*Selected text*
»»
10) Any node can be a leaf node, except the “Who_Won” node.

11) The input file given to the program will always be named “input.txt”

This is a sample input text file supposed to make the DAG in Figure 3. Sample

input.txt

3 A B C

Who_Won Region_1 Region_2 County_1

County_2 Sub_County_1 Sub_County_2

Sub_County_3

Who_Won : Region_1 Region_2

Region_1 : County_1 County_2

County_1 : Sub_County_1

County_2 : Sub_County_2 Sub_County_3

NodeName - Votes Information

1) These are the data files consumed by the program, and they should be as many as the number of leaf nodes.

2) These files contains individual votes (shown in Figure 4)

3) These files are named after the leaf nodes

4) The executable utility called ‘leafcounter’ is supposed to be calculating these votes

5) This utility will store the output in the filename you have specified as an argument while calling it (Please refer to the utility handbook).

The inputs to leaf nodes:

(A/B/C is the candidate’s name as per the input file)

File name: Sub_County_1

A A A B C B B B C

…

As seen above, the file “Sub_County_1” pertains to the votes caste by each person in a separate line, for an individual candidate. The files for all leaf nodes, will have similar format. Their names could be different.

The utility ‘leafcounter’ will parse this and generate an output(the name of which you are supposed to specify) such as:

(A/B/C is the candidate’s name as per the input file and the total number of votes are next to their names)
««
*What this exercise asks*
a – In the vote-counting text, what name will the program's input file always have?
b – Condense the paragraph of the vote-counting text that begins "As seen above" into two short sentences.
c – Extend the vote-counting text onward from its final sentence.
The material plays no part in this exercise.

*Given data*
»»
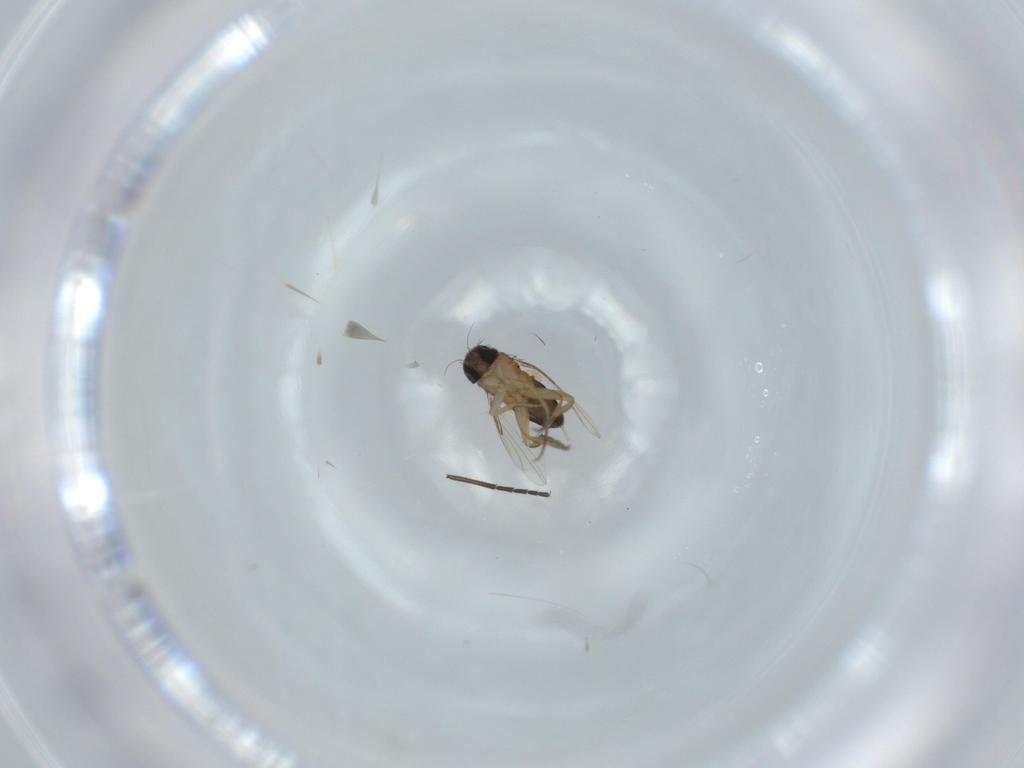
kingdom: Animalia
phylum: Arthropoda
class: Insecta
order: Diptera
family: Phoridae
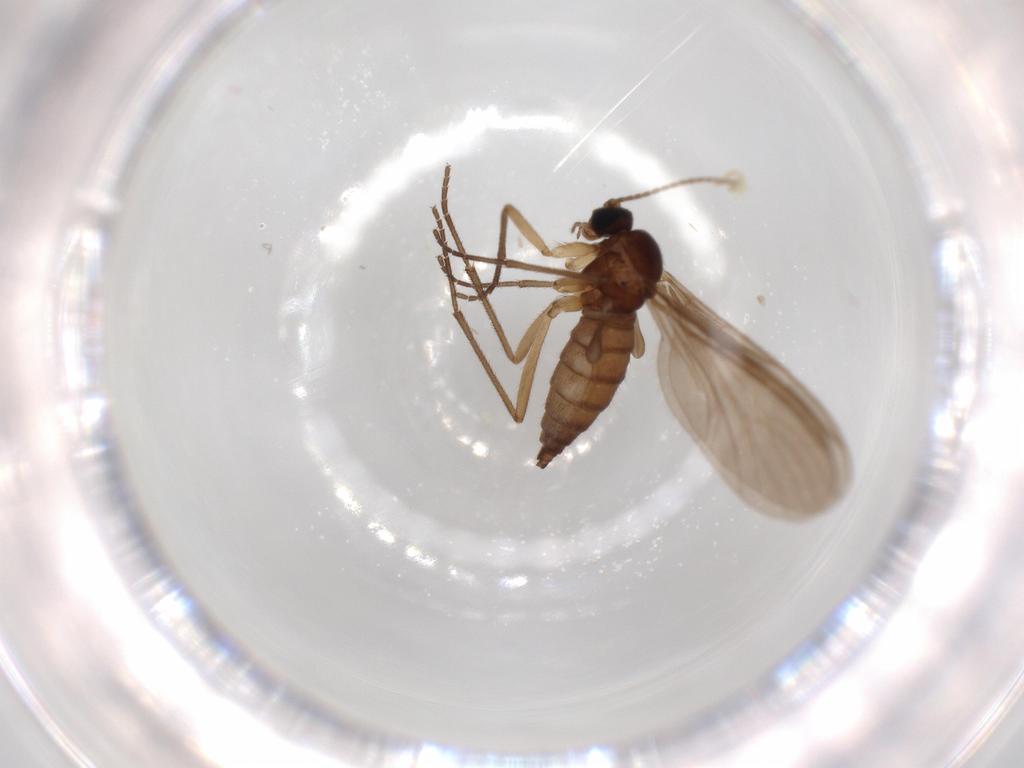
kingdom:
««
*Responses by task*
a – The input file will always be named "input.txt".

b – The file "Sub_County_1" records each person's vote for a single candidate on its own line. Every leaf node's file follows this format, though the file names may differ.

c –
Ouput_Sub_County_1

A 54

B 2

C 10

Ouput_Sub_County_2

A 10

B 0

C 0

The utility ‘aggregate_votes’ will parse the above two inputs and generate an output(the name of which you are supposed to specify) such as:

Output_County_1

A 64

B 2

C 10

The utility ‘aggregate_votes’ will parse the inputs of node Region_1 and generate an output(the name of which you are supposed to specify) such as:

Output_Region_1

A 84

B 20

C 30

The utility ‘aggregate_votes’ will parse the inputs of node “Who_Won” and generate an output(the name of which you are supposed to specify) such as:

Output_Who_Won

A 140

B 120

C 160

Winner is C

6 Output:

The output must be be a simple text file named “Output_Who_Won” with :

1) The total votes of each candidate

2) The winner candidate’s name as shown below

Example: Output_Who_Won A 140

B 120

C 160

Winner is C

7 How To Run:

You are supposed to ensure that your program runs with a makefile. You are supposed to write this makefile.

$ make

[This command should execute your makefile without errors and will thus generate the executable]

$ ./votecounter input.txt

Please paste the votecounter file to TestCases folder to run it with different TestCases. If you want to try with your own TestCases, please make sure the utility files are in them.

8 Do’s and Dont’s

You can not use the library call system which invokes a shell command externally from your program. You must use fork and exec instead. You need to only execute a single graph) with each invocation of your votecounter program, but you must execute the graph in a stage-by-stage fashion. However, this does not mean that the processes which are independent of each other must not run in a parallel fashion.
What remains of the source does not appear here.